## What this task involves
Every line in the data below from the one containing "G71*G90*G75*D02*" down to the one containing "X1359000Y1274500D03*", both included, must be retyped exactly; no other line is to appear.
═════ Data supplied ═════
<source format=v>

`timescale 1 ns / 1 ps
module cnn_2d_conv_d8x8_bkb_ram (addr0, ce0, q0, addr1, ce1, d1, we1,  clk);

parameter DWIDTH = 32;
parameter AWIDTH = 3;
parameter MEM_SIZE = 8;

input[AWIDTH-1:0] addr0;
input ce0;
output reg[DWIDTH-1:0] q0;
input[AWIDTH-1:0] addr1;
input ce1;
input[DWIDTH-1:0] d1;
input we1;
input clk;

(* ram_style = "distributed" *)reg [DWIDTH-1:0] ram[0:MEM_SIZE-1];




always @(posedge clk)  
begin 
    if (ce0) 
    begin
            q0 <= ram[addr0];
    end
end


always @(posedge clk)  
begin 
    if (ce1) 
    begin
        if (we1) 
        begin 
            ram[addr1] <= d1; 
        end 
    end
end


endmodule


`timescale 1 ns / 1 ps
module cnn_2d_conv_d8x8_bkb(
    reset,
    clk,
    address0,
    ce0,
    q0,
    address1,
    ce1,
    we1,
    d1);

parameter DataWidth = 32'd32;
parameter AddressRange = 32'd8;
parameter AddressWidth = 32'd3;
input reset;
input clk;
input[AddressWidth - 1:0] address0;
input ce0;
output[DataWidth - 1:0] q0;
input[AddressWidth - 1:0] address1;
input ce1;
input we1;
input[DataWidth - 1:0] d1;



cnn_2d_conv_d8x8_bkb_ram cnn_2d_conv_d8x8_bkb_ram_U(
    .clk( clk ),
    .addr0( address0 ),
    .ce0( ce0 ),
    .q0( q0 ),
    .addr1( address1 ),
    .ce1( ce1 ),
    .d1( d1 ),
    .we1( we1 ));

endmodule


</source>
═════
═════ Data supplied ═════
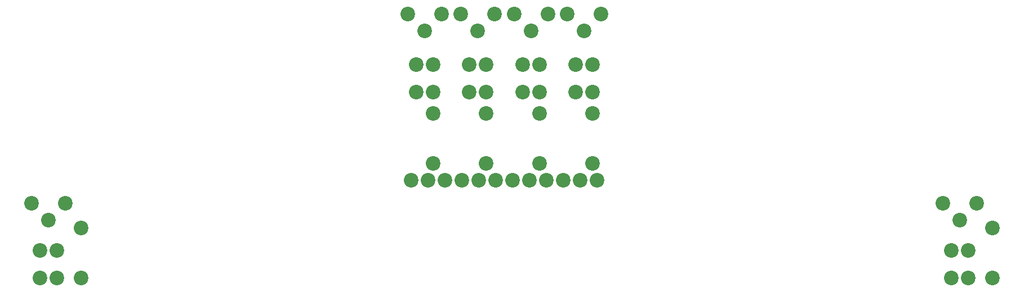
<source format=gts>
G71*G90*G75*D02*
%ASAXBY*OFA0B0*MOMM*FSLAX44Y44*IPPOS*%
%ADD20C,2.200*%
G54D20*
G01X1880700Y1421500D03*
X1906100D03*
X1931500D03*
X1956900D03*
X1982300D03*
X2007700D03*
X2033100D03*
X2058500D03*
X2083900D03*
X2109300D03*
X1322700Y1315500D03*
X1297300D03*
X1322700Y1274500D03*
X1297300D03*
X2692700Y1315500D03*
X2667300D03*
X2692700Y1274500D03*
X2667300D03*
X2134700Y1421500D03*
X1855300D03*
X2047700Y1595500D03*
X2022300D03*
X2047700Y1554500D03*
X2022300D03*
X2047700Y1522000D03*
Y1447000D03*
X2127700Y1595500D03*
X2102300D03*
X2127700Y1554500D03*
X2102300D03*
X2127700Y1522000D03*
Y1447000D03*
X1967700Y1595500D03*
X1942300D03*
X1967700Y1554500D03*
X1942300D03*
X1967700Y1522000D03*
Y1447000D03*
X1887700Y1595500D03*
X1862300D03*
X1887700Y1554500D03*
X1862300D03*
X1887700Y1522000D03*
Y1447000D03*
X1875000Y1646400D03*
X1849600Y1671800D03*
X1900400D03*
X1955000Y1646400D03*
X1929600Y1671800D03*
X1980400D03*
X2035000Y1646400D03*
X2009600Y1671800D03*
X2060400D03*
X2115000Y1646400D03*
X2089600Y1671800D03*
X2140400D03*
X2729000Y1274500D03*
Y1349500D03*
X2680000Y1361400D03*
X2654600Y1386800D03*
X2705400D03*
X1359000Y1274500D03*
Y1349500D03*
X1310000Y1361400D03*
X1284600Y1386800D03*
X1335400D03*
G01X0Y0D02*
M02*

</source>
═════
═════ Data supplied ═════
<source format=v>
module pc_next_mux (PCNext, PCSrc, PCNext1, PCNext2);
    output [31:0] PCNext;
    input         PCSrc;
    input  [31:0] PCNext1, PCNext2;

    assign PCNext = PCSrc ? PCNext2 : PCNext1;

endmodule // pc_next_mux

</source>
═════
## Task result
G71*G90*G75*D02*
%ASAXBY*OFA0B0*MOMM*FSLAX44Y44*IPPOS*%
%ADD20C,2.200*%
G54D20*
G01X1880700Y1421500D03*
X1906100D03*
X1931500D03*
X1956900D03*
X1982300D03*
X2007700D03*
X2033100D03*
X2058500D03*
X2083900D03*
X2109300D03*
X1322700Y1315500D03*
X1297300D03*
X1322700Y1274500D03*
X1297300D03*
X2692700Y1315500D03*
X2667300D03*
X2692700Y1274500D03*
X2667300D03*
X2134700Y1421500D03*
X1855300D03*
X2047700Y1595500D03*
X2022300D03*
X2047700Y1554500D03*
X2022300D03*
X2047700Y1522000D03*
Y1447000D03*
X2127700Y1595500D03*
X2102300D03*
X2127700Y1554500D03*
X2102300D03*
X2127700Y1522000D03*
Y1447000D03*
X1967700Y1595500D03*
X1942300D03*
X1967700Y1554500D03*
X1942300D03*
X1967700Y1522000D03*
Y1447000D03*
X1887700Y1595500D03*
X1862300D03*
X1887700Y1554500D03*
X1862300D03*
X1887700Y1522000D03*
Y1447000D03*
X1875000Y1646400D03*
X1849600Y1671800D03*
X1900400D03*
X1955000Y1646400D03*
X1929600Y1671800D03*
X1980400D03*
X2035000Y1646400D03*
X2009600Y1671800D03*
X2060400D03*
X2115000Y1646400D03*
X2089600Y1671800D03*
X2140400D03*
X2729000Y1274500D03*
Y1349500D03*
X2680000Y1361400D03*
X2654600Y1386800D03*
X2705400D03*
X1359000Y1274500D03*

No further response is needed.